During the 1970s, Laing's writings slowed to a trickle. Even the most ambitious of his books, "The Facts of Life," an autobiographical account that appeared in 1976, was little more than a pastiche. In place of the deep engagement with his material, with people, that I felt in his earlier work, there was now a remoteness. Mutual friends told me first that he was preparing to give a concert, then that he was drinking too much. In the 1980s I began to travel to London again. On one trip, I went to one of the new houses, successors to Kingsley Hall. It was depressing. In 1970, when Kingsley Hall closed, the residents were desperate to avoid being sent to institutions. Ten years later, a man took me aside to ask (I had to check twice to see if he was putting me on) if I knew of "any good mental hospitals."

I saw Laing several times during these visits. One night, a distinguished elderly couple was present at dinner. Their daughter had just tried to kill herself and they had come to ask Laing's advice. I heard bits of the conversation, but there was no mistaking the sarcasm in Laing's voice, the disappointment in their faces. I remembered the family I had watched him interview years before and felt sad, angry, puzzled at the contrast. After dinner, Laing asked several of us back to the house. He was a different man now, kind and hospitable, making sure each of us had enough to eat and drink. He sat at the piano and played show tunes.

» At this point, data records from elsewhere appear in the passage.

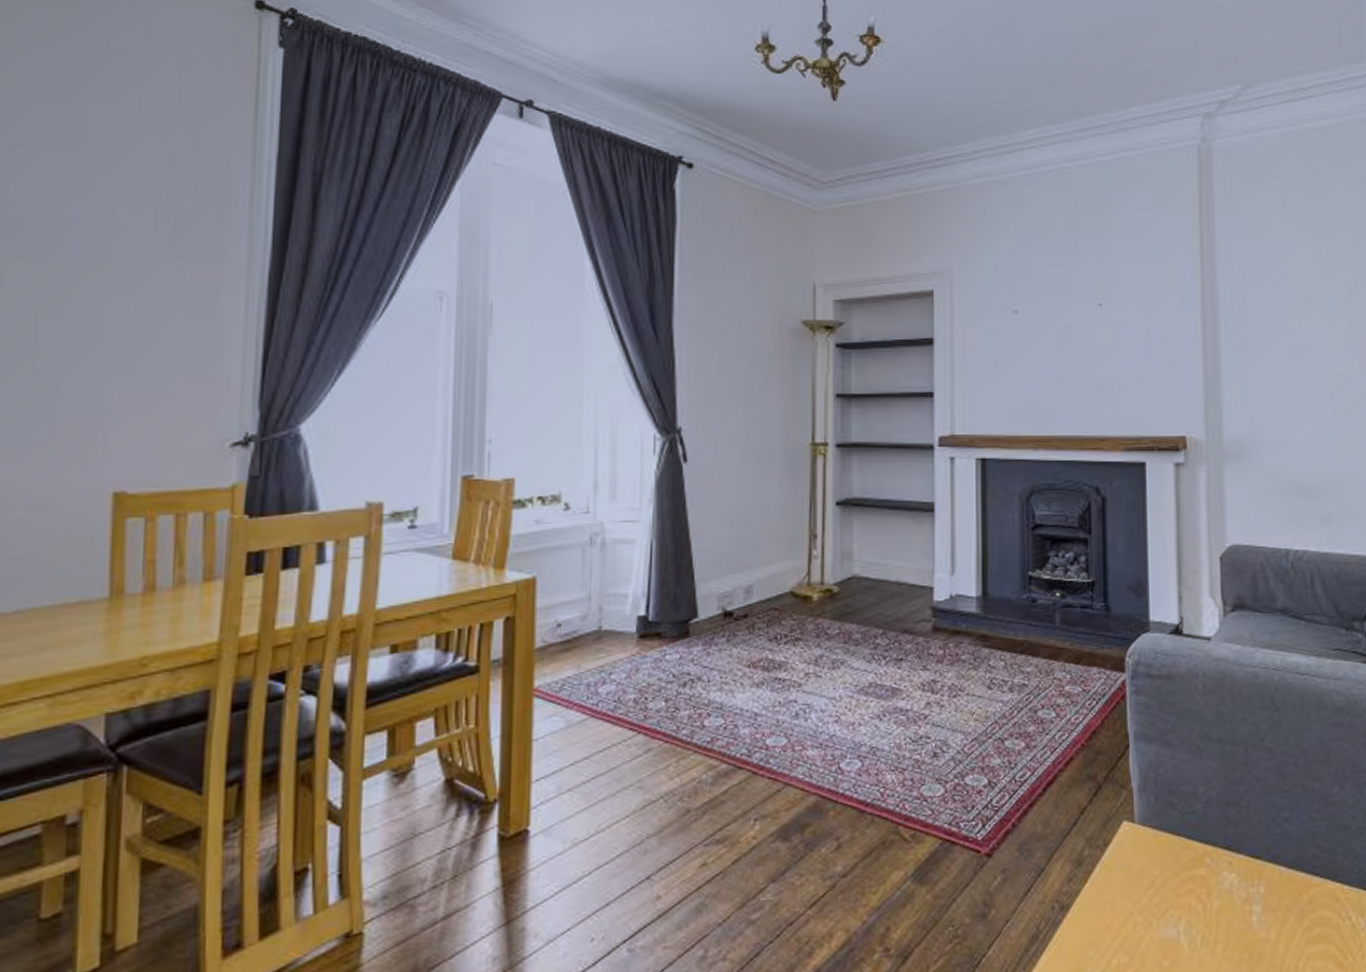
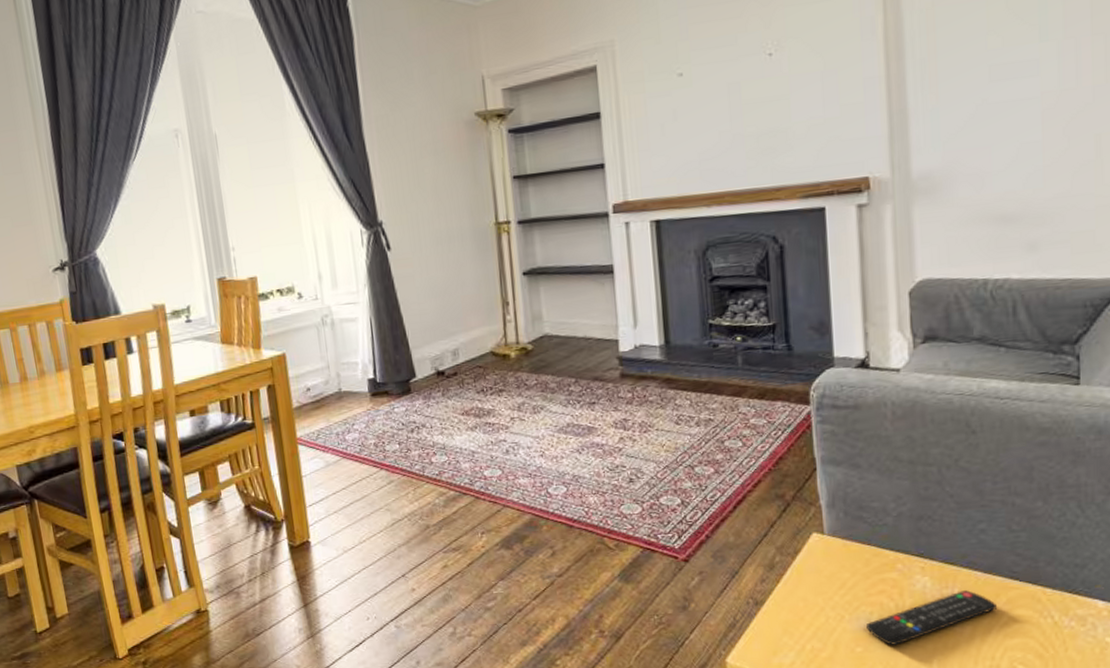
remote control: none [1173,888,1301,957] -> present [865,590,998,645]

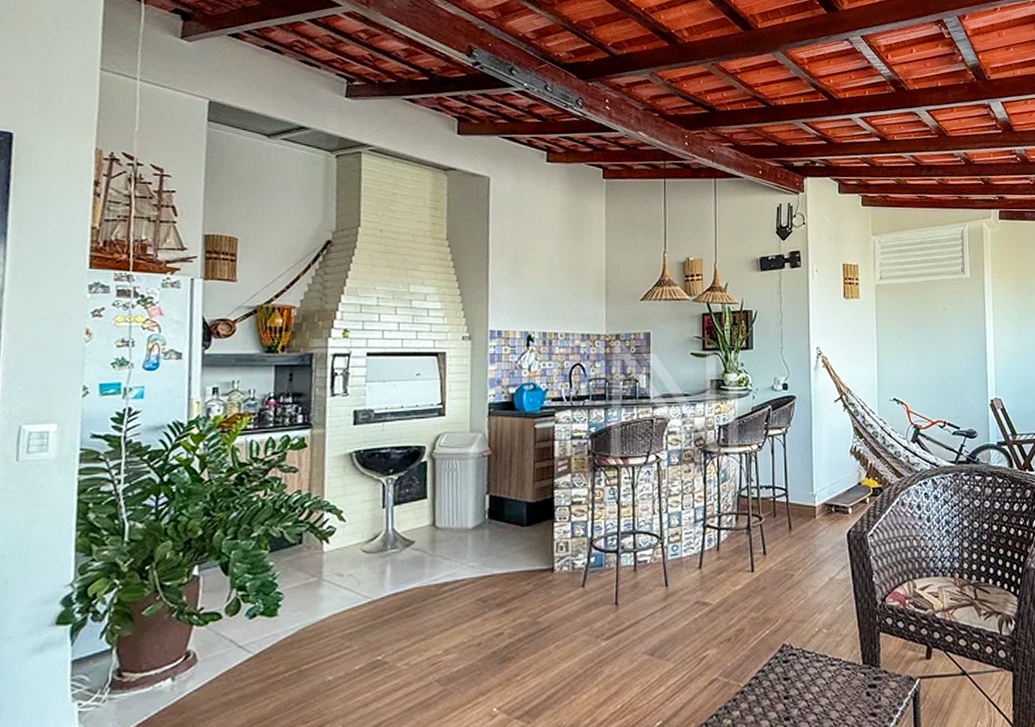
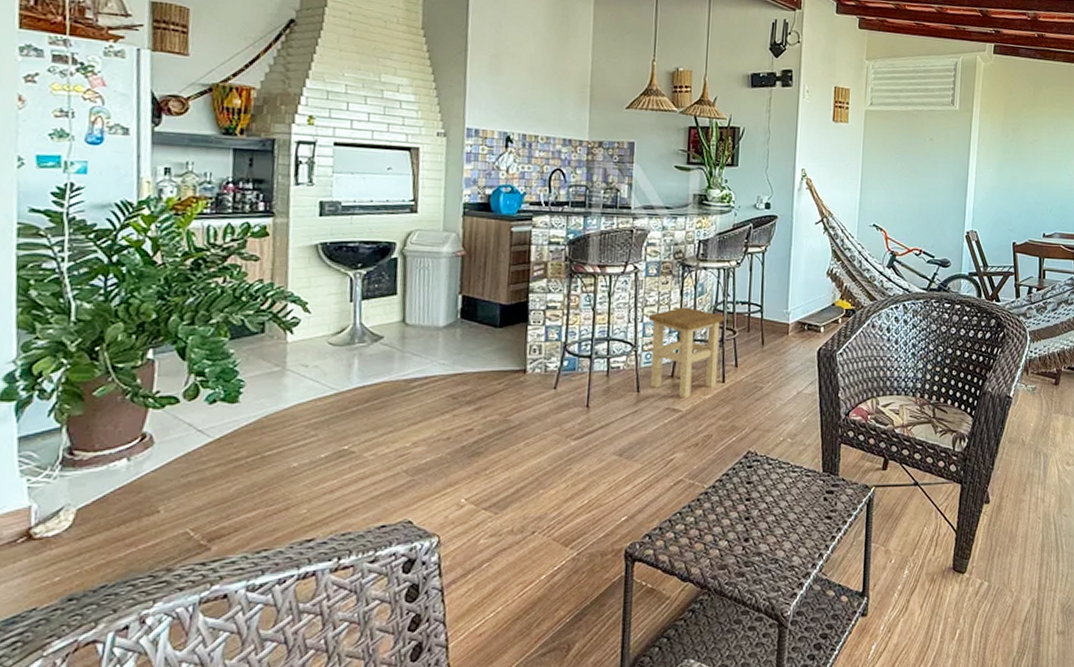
stool: none [672,494,749,591] -> present [648,307,724,399]

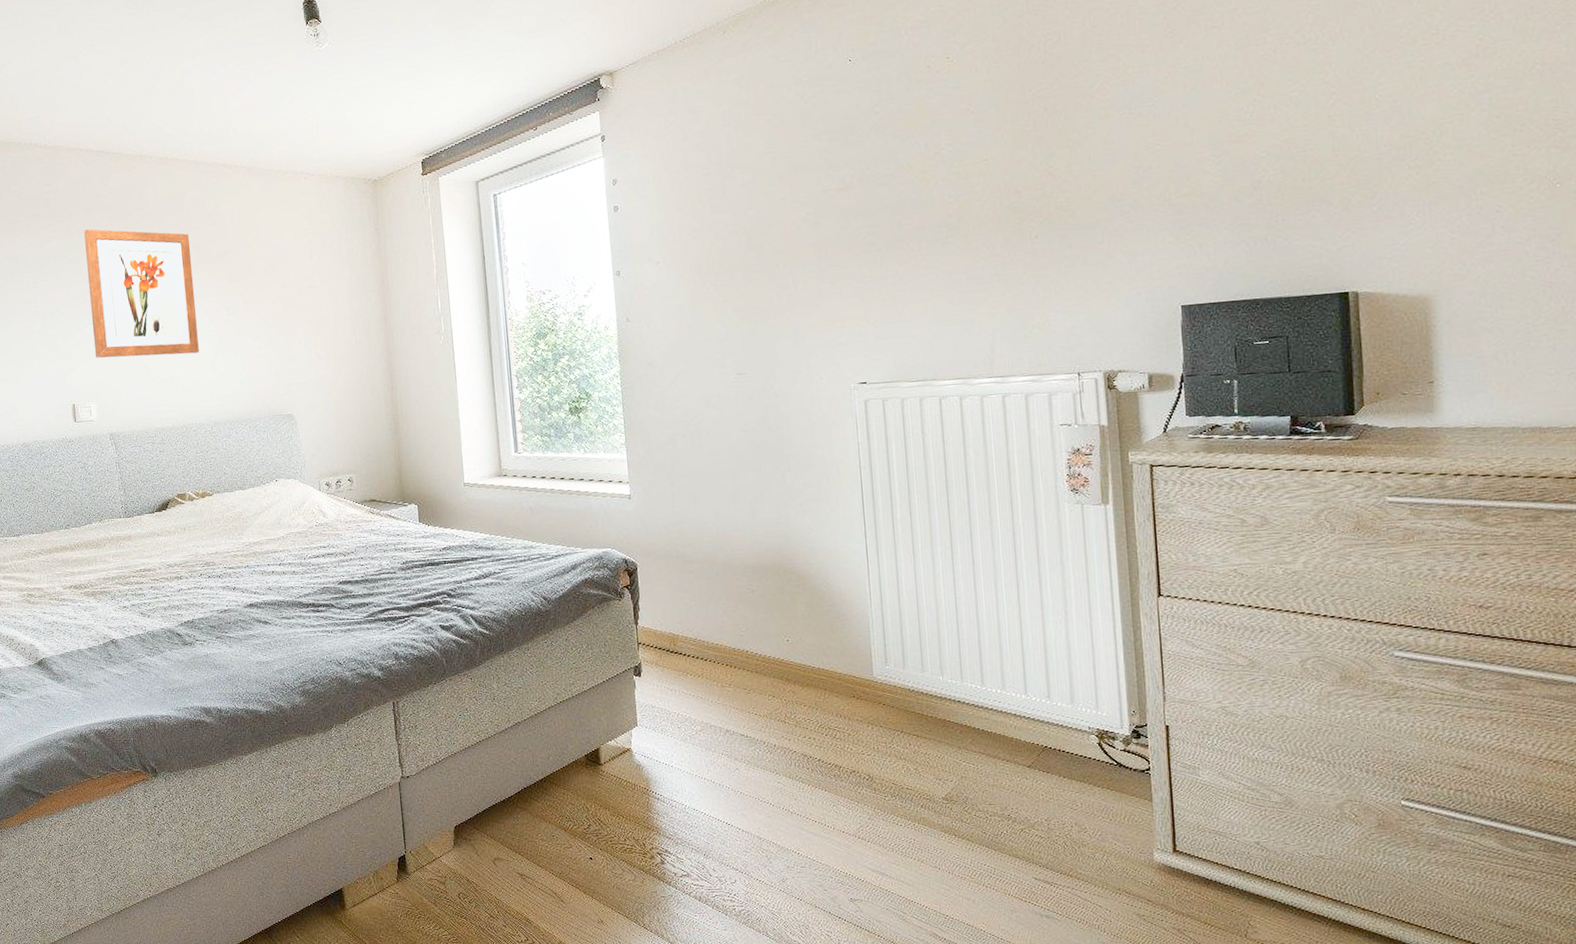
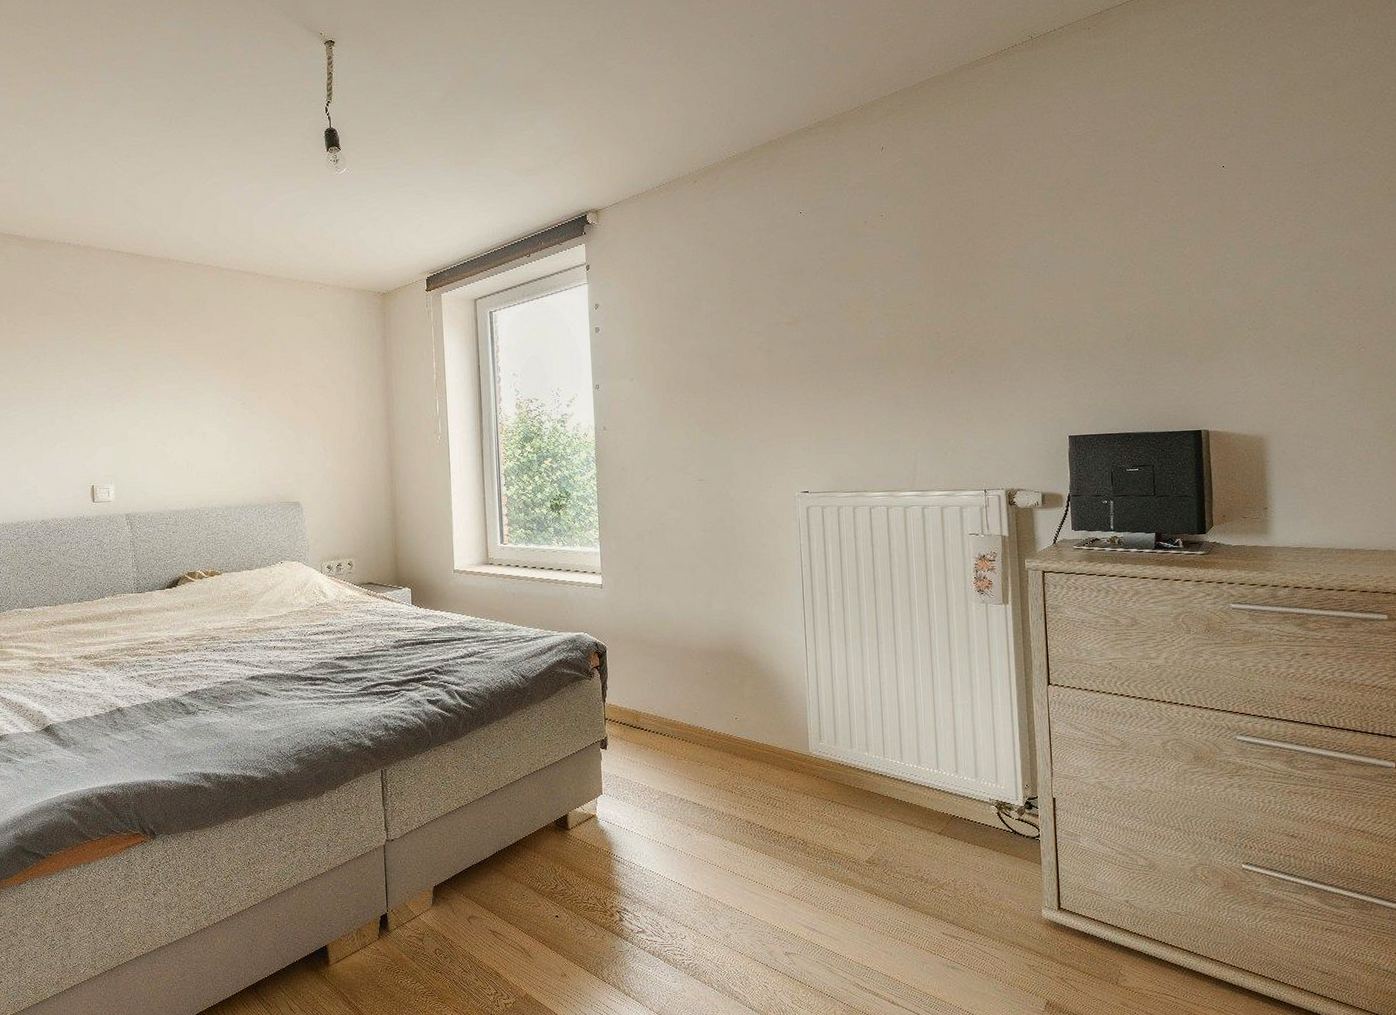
wall art: present [84,229,199,358] -> none [111,323,215,444]

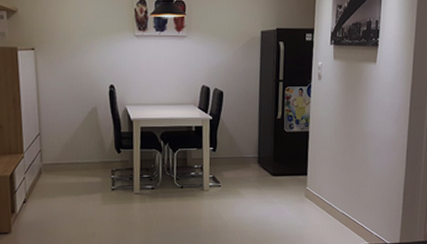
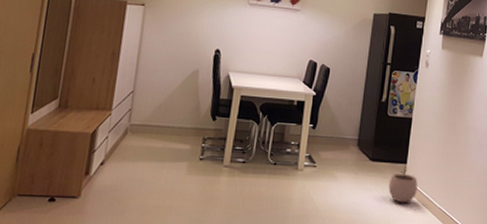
plant pot: none [291,178,319,212] -> present [388,166,418,203]

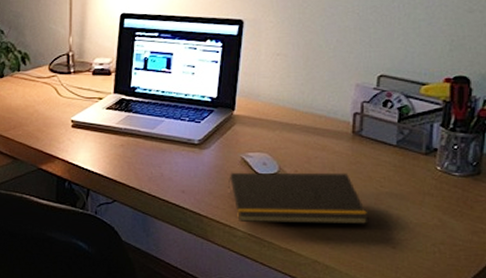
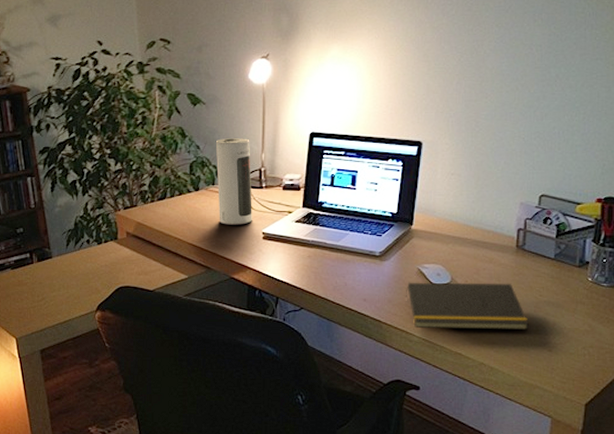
speaker: none [20,21,60,113] -> present [215,138,252,225]

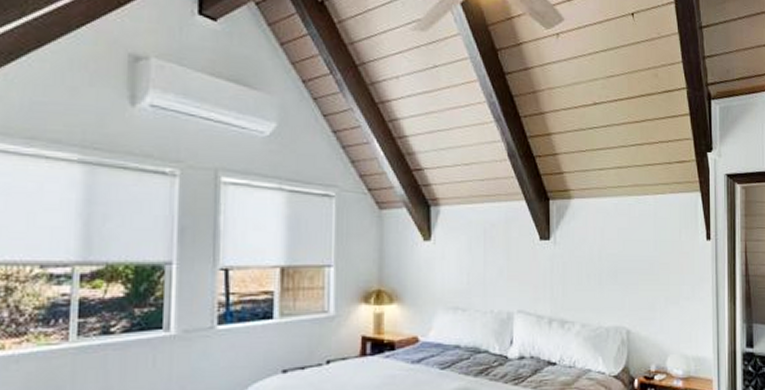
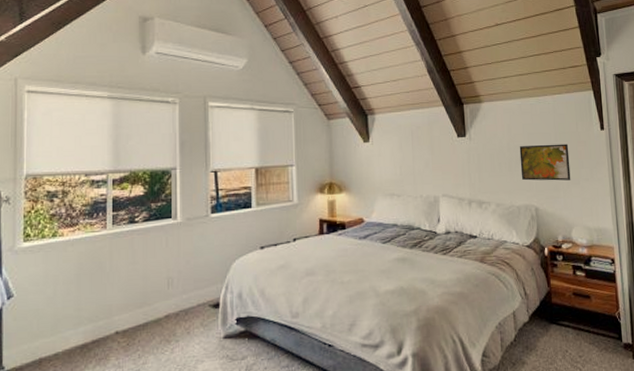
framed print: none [612,254,670,299] -> present [519,144,571,181]

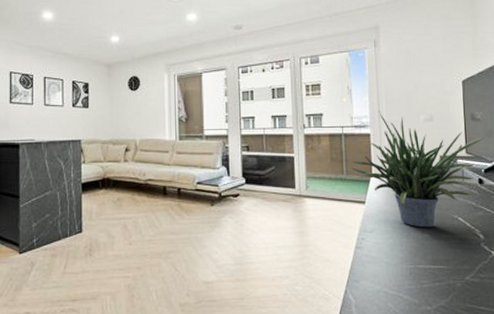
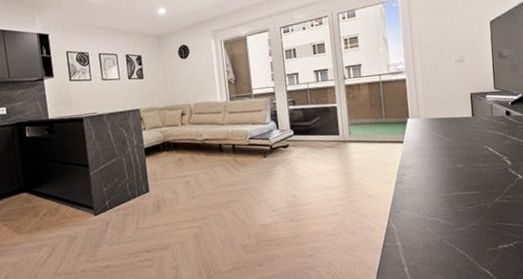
potted plant: present [350,111,484,228] -> none [388,57,511,160]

Several of Laing's obituaries implied that as the years passed, strong evidence of the biological basis of schizophrenia made him and his work less relevant, that Laing himself was simply an artifact of the '60s. I thought the writers missed the point. Laing's interests, particularly his concern with the shaping force of social interactions and expectations on behavior, were far broader than schizophrenia. His problem was less the incompleteness or inaccuracy of his perspective than his difficulty in expanding or growing beyond it.

Like the schizoid people he had described in "The Divided Self," he was in retreat from those who wanted to define him, to make him their own. But in his retreat, he cut himself off from what had infused his work with life -- his capacity for disciplined empathy, his willingness to look at social situations with great intelligence and freshness, and his sustained engagement with troubled and troubling people.None of this is meant to slight Laing's importance to psychiatry. In our rush to find and treat the "cause" of "mental illness," in our discomfort with its content, we are too often blind to the context that may help shape it, deaf to the experience, to the notes of sanity, that are sounded by those who are suffering. Laing, visionary and insistent, refused to turn away, and faithfully transcribed them for us.

James S. Gordon, author of "The Golden Guru: The Strange Journey of Bhagwan Shree Rajneesh" and of a forthcoming book on stress management for teenagers, practices psychiatry in Washington and teaches at Georgetown University School of Medicine.